Suposta importunação sexual envolve pai e mãe atípicos em Cachoeirinha
Troca de acusações ganhou repercussão em redes sociais e ambos registraram ocorrência na 2ª Delegacia de Polícia

Cachoeirinha – Um caso de suposta importunação sexual registrado na 2ª Delegacia de Polícia de Cachoeirinha envolvendo integrantes de grupos ligados à causa das famílias atípicas repercutiu nesta segunda-feira (18). A ocorrência foi registrada por uma mulher que relata ter sido vítima de atos libidinosos praticados por um homem conhecido por atuar junto a famílias de crianças com Transtorno do Espectro Autista (TEA).

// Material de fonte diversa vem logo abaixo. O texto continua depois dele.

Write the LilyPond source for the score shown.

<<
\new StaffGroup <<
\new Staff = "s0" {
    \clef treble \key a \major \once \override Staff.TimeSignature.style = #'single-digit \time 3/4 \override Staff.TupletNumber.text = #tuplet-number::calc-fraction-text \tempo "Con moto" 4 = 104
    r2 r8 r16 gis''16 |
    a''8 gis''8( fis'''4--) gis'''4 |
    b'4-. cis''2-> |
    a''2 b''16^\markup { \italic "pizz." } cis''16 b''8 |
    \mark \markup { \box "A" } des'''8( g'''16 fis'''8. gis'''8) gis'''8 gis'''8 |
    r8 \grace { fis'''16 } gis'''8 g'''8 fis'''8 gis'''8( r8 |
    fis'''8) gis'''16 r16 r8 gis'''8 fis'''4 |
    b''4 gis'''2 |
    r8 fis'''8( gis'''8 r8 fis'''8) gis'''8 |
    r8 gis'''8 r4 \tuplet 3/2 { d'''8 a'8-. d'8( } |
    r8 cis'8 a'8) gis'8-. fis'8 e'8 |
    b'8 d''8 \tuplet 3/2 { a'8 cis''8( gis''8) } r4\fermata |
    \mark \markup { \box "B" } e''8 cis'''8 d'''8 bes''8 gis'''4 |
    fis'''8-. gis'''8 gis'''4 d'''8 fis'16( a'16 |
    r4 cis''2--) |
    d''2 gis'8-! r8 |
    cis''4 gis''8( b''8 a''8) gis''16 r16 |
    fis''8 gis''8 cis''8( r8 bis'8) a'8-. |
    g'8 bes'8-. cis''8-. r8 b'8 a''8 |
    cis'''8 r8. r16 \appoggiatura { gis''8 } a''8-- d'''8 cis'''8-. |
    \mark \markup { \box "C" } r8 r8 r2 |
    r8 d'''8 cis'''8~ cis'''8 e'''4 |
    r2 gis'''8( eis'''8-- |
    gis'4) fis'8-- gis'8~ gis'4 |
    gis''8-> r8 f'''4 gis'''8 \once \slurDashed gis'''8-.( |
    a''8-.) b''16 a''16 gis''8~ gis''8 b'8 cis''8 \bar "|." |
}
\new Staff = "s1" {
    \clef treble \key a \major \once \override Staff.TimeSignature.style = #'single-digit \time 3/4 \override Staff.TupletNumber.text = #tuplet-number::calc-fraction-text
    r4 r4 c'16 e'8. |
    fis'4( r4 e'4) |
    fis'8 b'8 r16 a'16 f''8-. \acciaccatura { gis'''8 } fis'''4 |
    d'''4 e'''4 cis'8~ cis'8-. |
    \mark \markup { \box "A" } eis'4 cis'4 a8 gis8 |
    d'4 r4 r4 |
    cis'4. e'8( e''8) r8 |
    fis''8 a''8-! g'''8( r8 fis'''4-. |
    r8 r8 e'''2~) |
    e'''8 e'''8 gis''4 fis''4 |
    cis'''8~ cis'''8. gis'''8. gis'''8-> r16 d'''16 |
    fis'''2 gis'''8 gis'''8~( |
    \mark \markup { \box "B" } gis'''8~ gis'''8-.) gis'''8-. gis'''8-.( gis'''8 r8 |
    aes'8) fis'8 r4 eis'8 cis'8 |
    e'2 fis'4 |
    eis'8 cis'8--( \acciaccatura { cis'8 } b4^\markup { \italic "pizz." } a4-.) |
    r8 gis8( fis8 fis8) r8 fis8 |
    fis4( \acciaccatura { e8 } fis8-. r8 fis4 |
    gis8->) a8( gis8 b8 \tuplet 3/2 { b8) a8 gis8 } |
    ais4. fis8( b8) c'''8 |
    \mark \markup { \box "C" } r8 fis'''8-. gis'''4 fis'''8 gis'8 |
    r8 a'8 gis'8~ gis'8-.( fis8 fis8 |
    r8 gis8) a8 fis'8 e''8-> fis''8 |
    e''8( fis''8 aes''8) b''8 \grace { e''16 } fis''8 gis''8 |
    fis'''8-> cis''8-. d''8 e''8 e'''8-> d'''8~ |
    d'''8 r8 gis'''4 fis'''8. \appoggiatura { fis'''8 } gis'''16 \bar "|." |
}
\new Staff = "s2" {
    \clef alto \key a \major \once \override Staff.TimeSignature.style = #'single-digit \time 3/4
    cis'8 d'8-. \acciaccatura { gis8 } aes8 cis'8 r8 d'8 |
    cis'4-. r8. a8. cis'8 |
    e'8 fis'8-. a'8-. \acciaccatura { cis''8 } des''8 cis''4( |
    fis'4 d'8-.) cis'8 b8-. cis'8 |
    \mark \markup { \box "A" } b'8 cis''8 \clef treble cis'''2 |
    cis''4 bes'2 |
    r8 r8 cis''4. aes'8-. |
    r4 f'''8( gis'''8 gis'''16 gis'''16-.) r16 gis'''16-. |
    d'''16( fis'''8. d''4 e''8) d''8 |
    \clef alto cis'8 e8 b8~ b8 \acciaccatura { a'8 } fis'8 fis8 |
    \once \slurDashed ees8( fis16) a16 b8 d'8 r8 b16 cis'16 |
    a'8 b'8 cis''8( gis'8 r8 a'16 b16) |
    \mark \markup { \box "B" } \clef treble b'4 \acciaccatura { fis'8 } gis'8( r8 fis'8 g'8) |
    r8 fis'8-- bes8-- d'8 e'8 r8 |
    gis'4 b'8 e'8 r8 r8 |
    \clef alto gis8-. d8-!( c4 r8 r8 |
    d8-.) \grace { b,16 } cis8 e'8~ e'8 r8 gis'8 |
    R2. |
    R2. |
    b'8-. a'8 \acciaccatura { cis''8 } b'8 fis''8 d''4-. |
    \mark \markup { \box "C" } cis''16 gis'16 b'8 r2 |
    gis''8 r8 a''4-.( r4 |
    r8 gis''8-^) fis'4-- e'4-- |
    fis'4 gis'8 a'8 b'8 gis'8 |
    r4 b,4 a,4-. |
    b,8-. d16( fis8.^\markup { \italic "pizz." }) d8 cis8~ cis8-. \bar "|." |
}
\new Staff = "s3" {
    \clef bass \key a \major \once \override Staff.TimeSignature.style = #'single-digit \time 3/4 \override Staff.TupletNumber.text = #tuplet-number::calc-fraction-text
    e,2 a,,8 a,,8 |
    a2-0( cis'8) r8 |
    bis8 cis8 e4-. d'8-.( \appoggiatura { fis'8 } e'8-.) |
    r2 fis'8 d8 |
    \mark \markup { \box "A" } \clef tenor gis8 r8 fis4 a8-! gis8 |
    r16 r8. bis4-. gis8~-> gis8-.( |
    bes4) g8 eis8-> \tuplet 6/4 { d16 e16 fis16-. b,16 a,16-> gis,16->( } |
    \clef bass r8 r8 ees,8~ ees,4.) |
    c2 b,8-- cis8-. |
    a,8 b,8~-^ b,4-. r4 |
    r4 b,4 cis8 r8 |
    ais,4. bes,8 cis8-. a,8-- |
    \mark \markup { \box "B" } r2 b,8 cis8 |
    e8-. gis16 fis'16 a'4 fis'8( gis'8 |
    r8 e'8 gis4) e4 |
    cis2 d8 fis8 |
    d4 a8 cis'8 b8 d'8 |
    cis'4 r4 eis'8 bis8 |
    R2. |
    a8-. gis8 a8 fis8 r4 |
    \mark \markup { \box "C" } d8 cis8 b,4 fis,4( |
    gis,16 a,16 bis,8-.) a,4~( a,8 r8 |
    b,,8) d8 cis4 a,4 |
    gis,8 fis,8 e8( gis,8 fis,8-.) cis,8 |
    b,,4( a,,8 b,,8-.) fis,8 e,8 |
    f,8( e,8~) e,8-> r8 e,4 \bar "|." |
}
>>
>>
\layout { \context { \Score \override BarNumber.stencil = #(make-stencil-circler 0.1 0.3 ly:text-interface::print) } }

Segundo o boletim de ocorrência, a mulher afirmou à polícia que o homem é uma liderança na causa autista e que, no dia citado no registro, ele a convidou para conversar dentro do veículo dele. Conforme o relato, os dois foram até o Pier de Cachoeirinha, às margens do Rio Gravataí, próximo à ponte.
Na ocorrência, a comunicante afirma que o homem teria dito que desejava manter um relacionamento com ela e, em seguida, passado a praticar atos libidinosos sem consentimento. O documento descreve que ele teria esfregado as mãos nas pernas da mulher e a empurrado até uma pequena construção existente no local, continuando as investidas físicas e tentando beijá-la à força.
Ainda de acordo com o registro policial, a mulher relatou que recusou as investidas e ouviu do homem que ele pretendia se separar da esposa para ficar com ela. O boletim também aponta que, após o episódio, ela teria sido chamada de “vagabunda” em mensagens enviadas pelo investigado.
A mulher afirma ainda que o homem teria insistido em conversar pessoalmente para “tirar a limpo” a situação e que, diante da negativa dela, teria dito que “muitas coisas” poderiam acontecer caso fosse até a casa dela. O registro cita também uma chamada de vídeo em que o homem teria pedido para que ela não contasse o caso a ninguém. Ao final do boletim, a mulher manifestou interesse em representar criminalmente contra o investigado.
O homem nega as acusaões. Ele afirmou à reportagem que, nos últimos dias, passaram a circular comentários envolvendo seu nome e sua atuação junto às famílias atípicas. Segundo ele, houve uma conversa com uma integrante de grupos relacionados à causa das famílias atípicas e, posteriormente, decidiu encerrar qualquer possibilidade de vínculo ao considerar que a situação tomou um rumo inadequado, destacando ser casado.
Ele afirmou ainda que passou a sofrer ameaças, mensagens intimidatórias, contatos com terceiros, uso de perfis falsos e disseminação de acusações “descontextualizadas”. Disse também que esses fatos já estariam sendo encaminhados às autoridades competentes.
O homem declarou ainda que teria registrado anteriormente um boletim de ocorrência por ameaça e perseguição contra a mulher que o denunciou. Na nota, classificou a denúncia feita contra ele como “caluniosa”. “Por responsabilidade e respeito às pessoas envolvidas, não entrarei em detalhes pessoais, nem farei debate público sobre o caso”, afirmou.